Multiple Sclerosis (MS) Support Group

Nobody really knows what will happen with the MS monster. What type of disability plan do you have, because that could be important in the future?

Think positive & hope your symptoms settle down. Have you heard about low dose naltrexone? If not, go to ldn.org

Have you seen your neuro? Maybe they could do a Prednisone tapering dose for you that will help. The hip pain & tingling may last awhile & you may have to learn to adjust to that. But the vision thing can be helped with steriods. Good luck.
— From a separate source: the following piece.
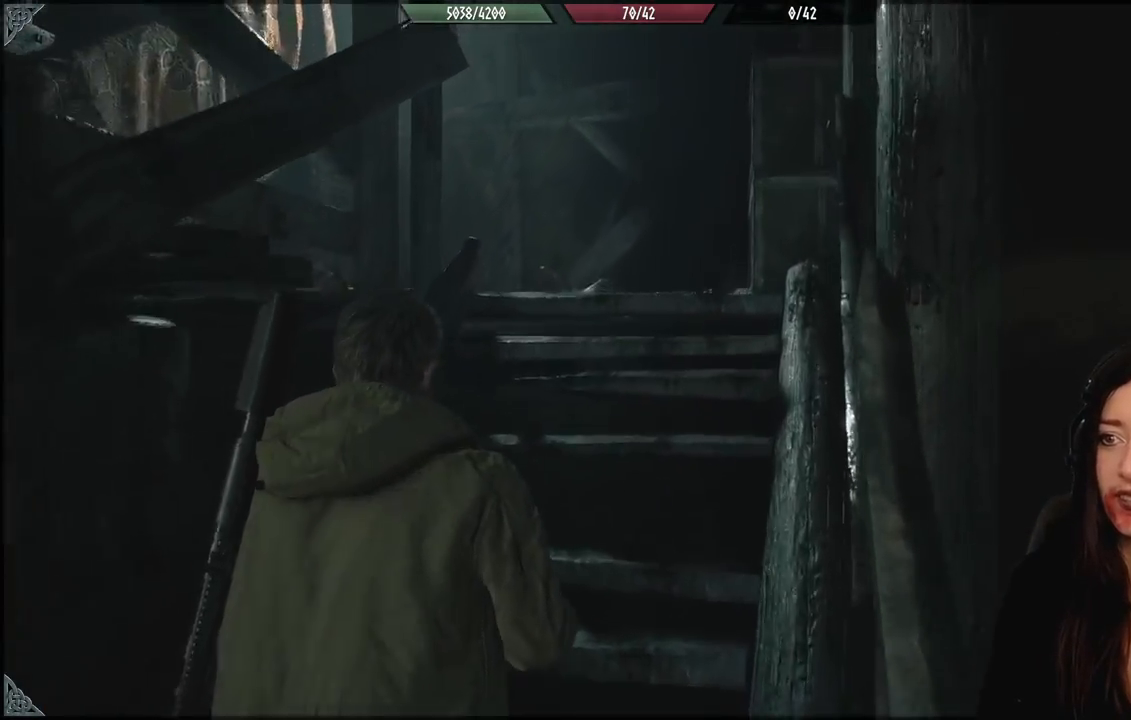
{"buttons": [], "left_stick": "up", "right_stick": "down-right", "events": [[333, "right_stick", "down-right"]]}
Thanks for the feedback I've done the predisone and that helped with the double vision but I'm really sensitive to light now and that hasn't gone away. I see my neuro again tomorrow hopefully he'll give me some thing new that might help. My disability plan is full pay for 16 weeks after that it's 60% with 4 kids and the economy their is no way to survive off of that. I'm hoping to be able to go back to work but, I've always been a person to have a back up plan and now I just sit and wonder what if.. what if my vision doesn't get better, what if I can't go back to work, this disease attacked me and now I know the signs were always their but now I have no idea what my next step will be.

Hi afallen, if you have to work and no options, then you should check with your HR and then your IT department to see what they can do for you for adaptive equipment, screens with less glare and such? You might be able to contact an Occupational Therapist to see if they can assist you, with ideas to adapt your workspace, you know, like adjusting lighting and distance, perhaps wearing some sort of eyegear to get you through. Good luck!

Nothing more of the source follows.